That’s not all there is to the story, however. Although there have been indications to that effect in the past, a new report from The Associated Press details how at least one Trump family member — Jared Kushner, his son-in-law — didn’t come into the White House with a clean slate of a background.

As the report from the AP explains, the Kushner family business, which Trump’s son-in-law has ceded executive control over, while maintaining a financial stake in the enterprise, filed years of paperwork with New York City officials that included flat-out lies.

The company lied about the number of “rent-regulated tenants” in an array of buildings acquired by the president’s son-in-law’s family business. “Rent-regulated tenants” are tenants residing in a building through a transfer of ownership; the interest that acquires the building is forbidden by law from pressuring the residents out through any means, including spiking the rent required to live in the building.

Kushner Companies didn’t care.

A second means used in some cases to pressure tenants out of buildings — and used by Kushner Companies in New York City throughout recent years — is the “weaponization of construction,” as New York City Council member Ritchie Torres describes the practice.

That phrase describes construction that’s carried out in often ridiculously close proximity to residents of any given building; the construction can easily get to the point where it’s unbearable to live in the building in question.

This sort of construction was routinely carried out in Kushner-owned New York City buildings in recent years.

One tenant in a Kushner-owned building subjected to such a practice was 67-year-old Mary Ann Siwek, who described the situation as follows:

‘All of a sudden, there was drilling, drilling… You heard the drilling in the middle of night. There were rats coming in from the abandoned building next door.
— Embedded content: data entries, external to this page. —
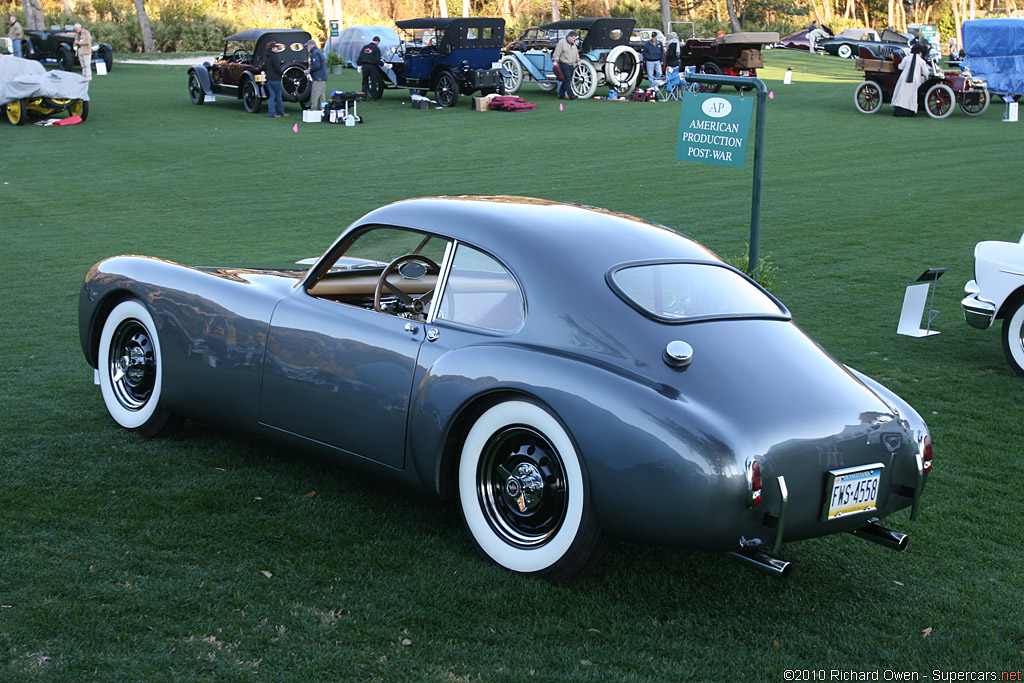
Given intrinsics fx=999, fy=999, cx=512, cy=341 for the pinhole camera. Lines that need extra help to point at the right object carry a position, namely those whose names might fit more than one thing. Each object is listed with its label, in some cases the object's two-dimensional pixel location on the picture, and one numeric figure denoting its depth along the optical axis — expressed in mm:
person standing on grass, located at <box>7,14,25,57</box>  31328
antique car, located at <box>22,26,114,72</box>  32344
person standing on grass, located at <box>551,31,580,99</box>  28484
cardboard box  25641
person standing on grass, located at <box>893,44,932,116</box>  24344
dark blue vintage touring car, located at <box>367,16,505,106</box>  26266
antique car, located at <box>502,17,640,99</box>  28891
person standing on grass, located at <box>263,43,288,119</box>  23375
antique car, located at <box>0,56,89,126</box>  21344
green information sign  6887
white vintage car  6801
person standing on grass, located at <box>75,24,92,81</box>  28655
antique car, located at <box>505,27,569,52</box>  30906
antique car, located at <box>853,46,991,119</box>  24578
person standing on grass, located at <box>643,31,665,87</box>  28584
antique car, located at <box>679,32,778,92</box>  30578
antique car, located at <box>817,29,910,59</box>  47344
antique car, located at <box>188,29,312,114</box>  23984
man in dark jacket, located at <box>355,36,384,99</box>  26406
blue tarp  24844
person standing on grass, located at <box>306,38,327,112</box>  23219
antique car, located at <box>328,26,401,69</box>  38875
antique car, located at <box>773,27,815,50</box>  51094
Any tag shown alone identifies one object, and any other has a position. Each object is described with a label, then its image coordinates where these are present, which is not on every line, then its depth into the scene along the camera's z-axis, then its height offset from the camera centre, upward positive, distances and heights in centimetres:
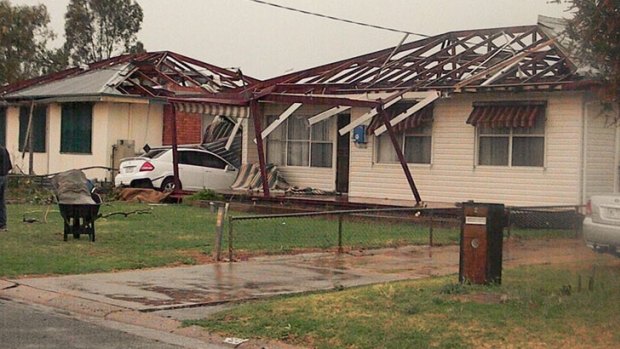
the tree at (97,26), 5731 +808
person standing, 1777 -35
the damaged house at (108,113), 3106 +164
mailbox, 1162 -88
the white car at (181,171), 2811 -22
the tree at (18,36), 4491 +586
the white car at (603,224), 1427 -74
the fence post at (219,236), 1515 -112
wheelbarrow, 1661 -98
The hallways were always filled with lumber and sawdust and plaster.’

The above described living conditions are what tenants in buildings owned by the president’s son-in-law’s family business have routinely been subjected to — and yet, we are supposed to trust Kushner with such important policy areas as the Israeli-Palestinian conflict.

What’s he going to do, threaten to raise the Palestinians’ and Israelis’ rent in order to get them to stop harassing and terrorizing each other?

A group called the Housing Rights Initiative “compiled the work permit application documents and shared them with The Associated Press,” and the AP reports on what the group found about the scope of the problem with Kushner Companies construction projects in New York City:

‘In all, Housing Rights Initiative found the Kushner Cos. filed at least 80 false applications for construction permits in 34 buildings across New York City from 2013 to 2016, all of them indicating there were no rent-regulated tenants. Instead, tax documents show there were more than 300 rent-regulated units. Nearly all the permit applications were signed by a Kushner employee, including sometimes the chief operating officer.’

The terrible housing conditions to which tenants of his were subjected, often imposed with an aim to get the tenants out of the building in order to make more money off it, are hardly the only concern for Jared Kushner lately.

As yet another undercut to the fool’s errand of actually making Jared Kushner’s time in the White House mean something, he recently lost his top level security clearance during a restructuring of the process for granting such clearances in the White House.

There have been reports about him and his wife, the president’s daughter Ivanka Trump, considering leaving the Trump administration.